Ways to Reduce ACT Stress
- Take practice tests in a quiet room.
- Use the same timing rules as the real test.
- Practice with a calculator you will use on test day.
- Prepare your materials the night before.
- Use breathing techniques when you feel rushed.
- Do not judge your whole score by one difficult question.
Confidence comes from preparation. The more familiar the ACT feels, the less power it has to make you panic.
Best ACT Study Plan for 2026–2027
8–12 Weeks Before the ACT
- Take a diagnostic test.
- Identify weak sections and topics.
- Start with untimed practice for accuracy.
- Build a mistake log.
4–8 Weeks Before the ACT
- Practice topic-based quizzes.
- Review formulas, grammar rules, and reading strategies.
- Begin timed sets.
- Retake missed question types.
Final 4 Weeks
- Take full timed practice tests.
- Analyze pacing by section.
- Review your mistake log.
- Focus on your highest-impact weaknesses.

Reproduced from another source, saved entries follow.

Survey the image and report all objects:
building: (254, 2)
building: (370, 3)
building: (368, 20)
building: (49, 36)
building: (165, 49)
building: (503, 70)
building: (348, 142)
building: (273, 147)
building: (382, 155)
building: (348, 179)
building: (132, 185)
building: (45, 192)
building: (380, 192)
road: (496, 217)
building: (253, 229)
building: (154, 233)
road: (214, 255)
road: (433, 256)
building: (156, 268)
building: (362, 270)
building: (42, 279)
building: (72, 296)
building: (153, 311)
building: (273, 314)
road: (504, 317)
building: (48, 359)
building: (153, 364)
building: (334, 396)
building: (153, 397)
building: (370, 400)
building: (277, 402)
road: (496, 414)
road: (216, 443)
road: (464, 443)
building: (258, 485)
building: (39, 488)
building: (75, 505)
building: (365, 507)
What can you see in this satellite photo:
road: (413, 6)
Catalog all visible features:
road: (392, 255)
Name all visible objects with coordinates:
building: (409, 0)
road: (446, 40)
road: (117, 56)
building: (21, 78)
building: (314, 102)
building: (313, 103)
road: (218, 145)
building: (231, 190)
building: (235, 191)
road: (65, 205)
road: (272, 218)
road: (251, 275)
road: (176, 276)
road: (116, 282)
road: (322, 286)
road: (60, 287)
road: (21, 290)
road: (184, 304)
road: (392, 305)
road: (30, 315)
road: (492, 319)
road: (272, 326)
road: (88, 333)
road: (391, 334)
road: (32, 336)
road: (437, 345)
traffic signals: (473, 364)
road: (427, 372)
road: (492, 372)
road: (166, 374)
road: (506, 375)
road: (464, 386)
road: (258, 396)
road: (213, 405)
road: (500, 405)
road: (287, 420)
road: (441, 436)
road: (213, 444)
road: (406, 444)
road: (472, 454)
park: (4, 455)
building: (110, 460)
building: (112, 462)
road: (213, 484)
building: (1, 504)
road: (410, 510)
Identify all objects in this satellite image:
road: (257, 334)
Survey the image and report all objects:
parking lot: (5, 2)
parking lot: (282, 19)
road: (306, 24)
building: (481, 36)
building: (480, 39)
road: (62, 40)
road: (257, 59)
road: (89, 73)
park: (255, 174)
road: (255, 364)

A good ACT study plan does not require endless studying. It requires focused studying. Spend more time on the topics that actually cost you points.
ACT Test Day Tips
- Sleep well the night before.
- Eat a balanced breakfast.
- Arrive early.
- Bring approved identification and materials.
- Use your calculator strategically on Math.
- Do not spend too long on one question.
- Answer every question before time ends.
The ACT rewards students who stay calm, manage time, and keep moving. If one question feels too difficult, mark it, move on, and return later if time allows.